Introducing PathQuery, Google's Graph Query Language

Introducing PathQuery, Google's Graph Query Language

We introduce PathQuery, a graph query language developed to scale with Google's query and data volumes as well as its internal developer community. PathQuery supports flexible and declarative semantics. We have found that this enables query developers to think in a naturally "graphy" design space and to avoid the additional cognitive effort of coordinating numerous joins and subqueries often required to express an equivalent query in a relational space. Despite its traversal-oriented syntactic style, PathQuery has a foundation on a custom variant of relational algebra -- the exposition of which we presently defer -- allowing for the application of both common and novel optimizations. We believe that PathQuery has withstood a "test of time" at Google, under both large scale and low latency requirements. We thus share herein a language design that admits a rigorous declarative semantics, has scaled well in practice, and provides a natural syntax for graph traversals while also admitting complex graph patterns.

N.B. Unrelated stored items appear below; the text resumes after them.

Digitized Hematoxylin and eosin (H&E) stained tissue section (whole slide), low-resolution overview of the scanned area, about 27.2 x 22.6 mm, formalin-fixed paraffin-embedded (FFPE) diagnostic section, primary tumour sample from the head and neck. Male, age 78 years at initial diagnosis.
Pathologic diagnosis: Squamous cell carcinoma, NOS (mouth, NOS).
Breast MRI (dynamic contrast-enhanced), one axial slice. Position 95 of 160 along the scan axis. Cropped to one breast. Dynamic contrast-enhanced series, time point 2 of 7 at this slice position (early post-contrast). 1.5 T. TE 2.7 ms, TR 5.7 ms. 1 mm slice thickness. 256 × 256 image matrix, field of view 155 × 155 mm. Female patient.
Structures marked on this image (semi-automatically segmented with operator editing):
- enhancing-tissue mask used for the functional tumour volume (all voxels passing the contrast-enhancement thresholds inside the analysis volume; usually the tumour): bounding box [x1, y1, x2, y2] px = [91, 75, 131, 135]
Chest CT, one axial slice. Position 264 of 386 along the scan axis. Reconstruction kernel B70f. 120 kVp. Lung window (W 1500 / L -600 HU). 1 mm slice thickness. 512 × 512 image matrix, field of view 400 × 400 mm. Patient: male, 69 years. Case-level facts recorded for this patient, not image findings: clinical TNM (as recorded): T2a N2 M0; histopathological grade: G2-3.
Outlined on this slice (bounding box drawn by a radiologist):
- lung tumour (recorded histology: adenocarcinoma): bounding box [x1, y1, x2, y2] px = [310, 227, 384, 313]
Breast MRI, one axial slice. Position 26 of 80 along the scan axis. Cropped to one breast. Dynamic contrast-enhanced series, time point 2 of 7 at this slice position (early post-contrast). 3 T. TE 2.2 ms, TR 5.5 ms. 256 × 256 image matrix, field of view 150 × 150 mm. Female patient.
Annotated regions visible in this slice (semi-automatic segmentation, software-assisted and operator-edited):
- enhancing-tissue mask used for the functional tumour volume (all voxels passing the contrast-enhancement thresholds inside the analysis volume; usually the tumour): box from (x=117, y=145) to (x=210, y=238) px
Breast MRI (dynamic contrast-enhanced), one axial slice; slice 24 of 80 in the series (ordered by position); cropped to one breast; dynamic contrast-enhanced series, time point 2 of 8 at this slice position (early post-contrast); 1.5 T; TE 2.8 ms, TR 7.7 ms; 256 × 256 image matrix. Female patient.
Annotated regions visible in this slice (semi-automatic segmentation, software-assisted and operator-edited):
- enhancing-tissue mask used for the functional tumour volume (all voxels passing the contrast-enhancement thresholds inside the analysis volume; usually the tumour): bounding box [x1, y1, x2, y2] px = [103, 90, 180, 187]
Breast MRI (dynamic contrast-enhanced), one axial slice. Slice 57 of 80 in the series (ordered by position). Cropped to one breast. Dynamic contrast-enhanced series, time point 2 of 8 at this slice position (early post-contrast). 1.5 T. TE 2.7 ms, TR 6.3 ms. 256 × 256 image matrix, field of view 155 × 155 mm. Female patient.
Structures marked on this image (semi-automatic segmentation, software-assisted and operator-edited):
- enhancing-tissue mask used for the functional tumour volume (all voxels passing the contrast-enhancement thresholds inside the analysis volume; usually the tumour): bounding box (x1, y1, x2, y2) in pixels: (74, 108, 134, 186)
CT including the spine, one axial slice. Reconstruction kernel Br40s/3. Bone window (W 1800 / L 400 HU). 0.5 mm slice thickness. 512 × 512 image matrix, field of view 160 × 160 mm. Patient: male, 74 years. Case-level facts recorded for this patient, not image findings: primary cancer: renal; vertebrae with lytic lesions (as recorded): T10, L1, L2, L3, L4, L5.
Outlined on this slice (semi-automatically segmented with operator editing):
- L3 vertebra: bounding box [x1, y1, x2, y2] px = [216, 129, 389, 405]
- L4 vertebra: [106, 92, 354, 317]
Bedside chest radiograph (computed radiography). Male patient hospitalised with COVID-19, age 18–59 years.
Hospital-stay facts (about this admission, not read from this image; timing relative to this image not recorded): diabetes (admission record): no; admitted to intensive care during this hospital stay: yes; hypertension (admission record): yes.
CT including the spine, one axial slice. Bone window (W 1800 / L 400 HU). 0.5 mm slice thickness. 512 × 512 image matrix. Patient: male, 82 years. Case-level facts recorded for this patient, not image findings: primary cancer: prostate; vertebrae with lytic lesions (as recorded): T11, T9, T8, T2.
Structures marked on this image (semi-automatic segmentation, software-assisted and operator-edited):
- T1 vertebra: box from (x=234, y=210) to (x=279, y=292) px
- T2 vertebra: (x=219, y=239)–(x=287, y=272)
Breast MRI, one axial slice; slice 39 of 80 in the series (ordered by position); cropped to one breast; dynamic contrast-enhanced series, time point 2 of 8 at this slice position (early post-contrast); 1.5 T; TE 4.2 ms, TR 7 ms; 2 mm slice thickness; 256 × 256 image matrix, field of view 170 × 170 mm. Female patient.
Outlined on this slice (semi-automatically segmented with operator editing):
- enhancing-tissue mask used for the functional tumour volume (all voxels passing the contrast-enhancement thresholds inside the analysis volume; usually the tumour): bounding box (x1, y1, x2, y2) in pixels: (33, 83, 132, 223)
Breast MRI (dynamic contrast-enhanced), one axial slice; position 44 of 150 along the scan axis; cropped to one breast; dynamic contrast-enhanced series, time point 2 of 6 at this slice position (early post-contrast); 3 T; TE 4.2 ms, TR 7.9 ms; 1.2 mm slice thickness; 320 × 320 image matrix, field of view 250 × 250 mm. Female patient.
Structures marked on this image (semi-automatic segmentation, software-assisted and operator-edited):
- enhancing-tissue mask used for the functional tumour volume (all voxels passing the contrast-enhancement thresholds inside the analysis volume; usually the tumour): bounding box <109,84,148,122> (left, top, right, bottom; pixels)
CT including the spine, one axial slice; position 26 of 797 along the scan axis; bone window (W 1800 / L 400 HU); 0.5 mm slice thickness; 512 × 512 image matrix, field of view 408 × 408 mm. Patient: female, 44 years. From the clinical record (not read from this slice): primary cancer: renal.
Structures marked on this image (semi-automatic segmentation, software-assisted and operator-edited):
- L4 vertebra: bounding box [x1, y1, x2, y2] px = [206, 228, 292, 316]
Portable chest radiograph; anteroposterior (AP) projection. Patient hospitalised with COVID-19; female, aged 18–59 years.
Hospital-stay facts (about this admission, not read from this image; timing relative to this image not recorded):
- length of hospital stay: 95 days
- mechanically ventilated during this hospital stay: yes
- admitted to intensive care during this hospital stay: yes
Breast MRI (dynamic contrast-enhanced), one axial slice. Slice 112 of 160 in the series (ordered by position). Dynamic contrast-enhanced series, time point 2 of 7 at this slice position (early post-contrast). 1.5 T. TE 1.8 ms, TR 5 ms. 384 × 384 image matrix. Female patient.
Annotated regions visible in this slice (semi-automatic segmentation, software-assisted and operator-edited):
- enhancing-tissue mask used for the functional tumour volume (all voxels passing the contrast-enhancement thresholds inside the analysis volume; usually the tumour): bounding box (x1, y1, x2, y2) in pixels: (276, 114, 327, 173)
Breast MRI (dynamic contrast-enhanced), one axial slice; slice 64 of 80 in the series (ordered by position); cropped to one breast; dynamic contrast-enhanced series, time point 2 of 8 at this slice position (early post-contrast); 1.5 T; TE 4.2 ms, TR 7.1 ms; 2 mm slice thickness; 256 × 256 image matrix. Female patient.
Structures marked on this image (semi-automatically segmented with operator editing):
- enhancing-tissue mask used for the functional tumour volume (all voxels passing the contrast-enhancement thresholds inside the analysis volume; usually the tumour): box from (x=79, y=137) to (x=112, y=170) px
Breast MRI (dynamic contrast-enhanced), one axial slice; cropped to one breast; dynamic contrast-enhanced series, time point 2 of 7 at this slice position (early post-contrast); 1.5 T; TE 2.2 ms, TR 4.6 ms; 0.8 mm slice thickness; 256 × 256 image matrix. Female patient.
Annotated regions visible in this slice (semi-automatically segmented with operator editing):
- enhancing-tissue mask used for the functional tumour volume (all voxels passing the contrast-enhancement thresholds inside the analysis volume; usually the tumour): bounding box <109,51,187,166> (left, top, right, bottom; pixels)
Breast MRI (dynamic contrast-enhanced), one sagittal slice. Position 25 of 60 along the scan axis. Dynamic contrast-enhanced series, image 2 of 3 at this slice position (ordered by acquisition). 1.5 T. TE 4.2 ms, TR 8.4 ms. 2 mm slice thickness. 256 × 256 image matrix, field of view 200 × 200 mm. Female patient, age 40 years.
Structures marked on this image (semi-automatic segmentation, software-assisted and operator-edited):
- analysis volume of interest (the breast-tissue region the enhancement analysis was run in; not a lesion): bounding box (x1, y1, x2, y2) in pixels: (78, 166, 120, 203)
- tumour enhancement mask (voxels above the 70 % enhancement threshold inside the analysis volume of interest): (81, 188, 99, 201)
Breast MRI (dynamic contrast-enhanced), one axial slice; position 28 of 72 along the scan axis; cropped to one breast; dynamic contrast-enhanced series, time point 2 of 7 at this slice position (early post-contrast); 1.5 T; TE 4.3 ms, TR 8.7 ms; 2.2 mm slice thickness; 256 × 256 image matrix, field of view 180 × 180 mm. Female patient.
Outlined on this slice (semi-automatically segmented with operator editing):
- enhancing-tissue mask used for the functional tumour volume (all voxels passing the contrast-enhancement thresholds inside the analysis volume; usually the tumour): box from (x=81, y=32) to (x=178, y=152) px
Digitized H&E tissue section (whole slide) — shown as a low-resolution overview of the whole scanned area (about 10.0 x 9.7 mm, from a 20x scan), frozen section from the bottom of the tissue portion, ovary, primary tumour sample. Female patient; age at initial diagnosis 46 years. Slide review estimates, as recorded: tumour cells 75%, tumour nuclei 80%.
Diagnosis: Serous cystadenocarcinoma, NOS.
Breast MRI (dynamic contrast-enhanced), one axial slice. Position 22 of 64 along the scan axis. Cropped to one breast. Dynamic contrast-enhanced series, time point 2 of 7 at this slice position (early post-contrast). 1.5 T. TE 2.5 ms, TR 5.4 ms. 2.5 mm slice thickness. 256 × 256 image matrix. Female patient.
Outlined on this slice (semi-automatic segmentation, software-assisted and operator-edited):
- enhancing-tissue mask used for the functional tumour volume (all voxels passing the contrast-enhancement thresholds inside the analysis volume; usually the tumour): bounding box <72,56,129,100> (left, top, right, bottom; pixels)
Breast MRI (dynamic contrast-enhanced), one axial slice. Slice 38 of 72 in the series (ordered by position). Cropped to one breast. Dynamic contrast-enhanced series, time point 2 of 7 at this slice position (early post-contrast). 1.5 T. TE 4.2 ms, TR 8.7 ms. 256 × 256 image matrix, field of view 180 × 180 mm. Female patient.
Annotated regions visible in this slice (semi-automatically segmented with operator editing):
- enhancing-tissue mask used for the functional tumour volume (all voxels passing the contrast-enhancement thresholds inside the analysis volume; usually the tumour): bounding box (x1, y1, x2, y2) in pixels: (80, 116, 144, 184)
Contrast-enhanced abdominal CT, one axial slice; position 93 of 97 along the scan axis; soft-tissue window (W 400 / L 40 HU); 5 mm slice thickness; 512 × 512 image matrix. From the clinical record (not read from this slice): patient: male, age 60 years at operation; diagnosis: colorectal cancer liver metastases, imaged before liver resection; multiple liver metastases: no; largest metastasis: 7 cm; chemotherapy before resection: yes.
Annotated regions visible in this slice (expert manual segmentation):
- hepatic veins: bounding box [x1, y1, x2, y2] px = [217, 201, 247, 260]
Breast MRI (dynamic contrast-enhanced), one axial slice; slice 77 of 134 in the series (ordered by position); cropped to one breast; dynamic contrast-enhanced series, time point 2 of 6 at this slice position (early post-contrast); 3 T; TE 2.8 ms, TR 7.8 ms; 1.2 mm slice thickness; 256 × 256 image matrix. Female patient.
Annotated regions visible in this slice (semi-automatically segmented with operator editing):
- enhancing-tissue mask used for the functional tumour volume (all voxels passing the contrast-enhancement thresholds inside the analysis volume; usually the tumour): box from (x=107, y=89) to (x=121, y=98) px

Things that are somewhat interesting to me, from an engineering standpoint:

1. PathQuery has a module/compilation system, enabling re-use of PathQuery modules across projects. (Someone had mentioned that Google has around 40,000 PathQuery modules already, internally...)
2. PathQuery supports native functions so that some query pieces can be evaluated procedurally (peephole optimization)
3. Use of relational algebra to enable a lot of known optimizations, plus future optimizations

Also, from a socio-linguistic perspective, Graph Languages are effectively the new Object-Relational Mapping layer, but they solve an interesting organizational problem of allowing multiple teams to code in different languages, without needing to re-write / re-implement entities and mapping configurations in each language. It's the Old New Thing again...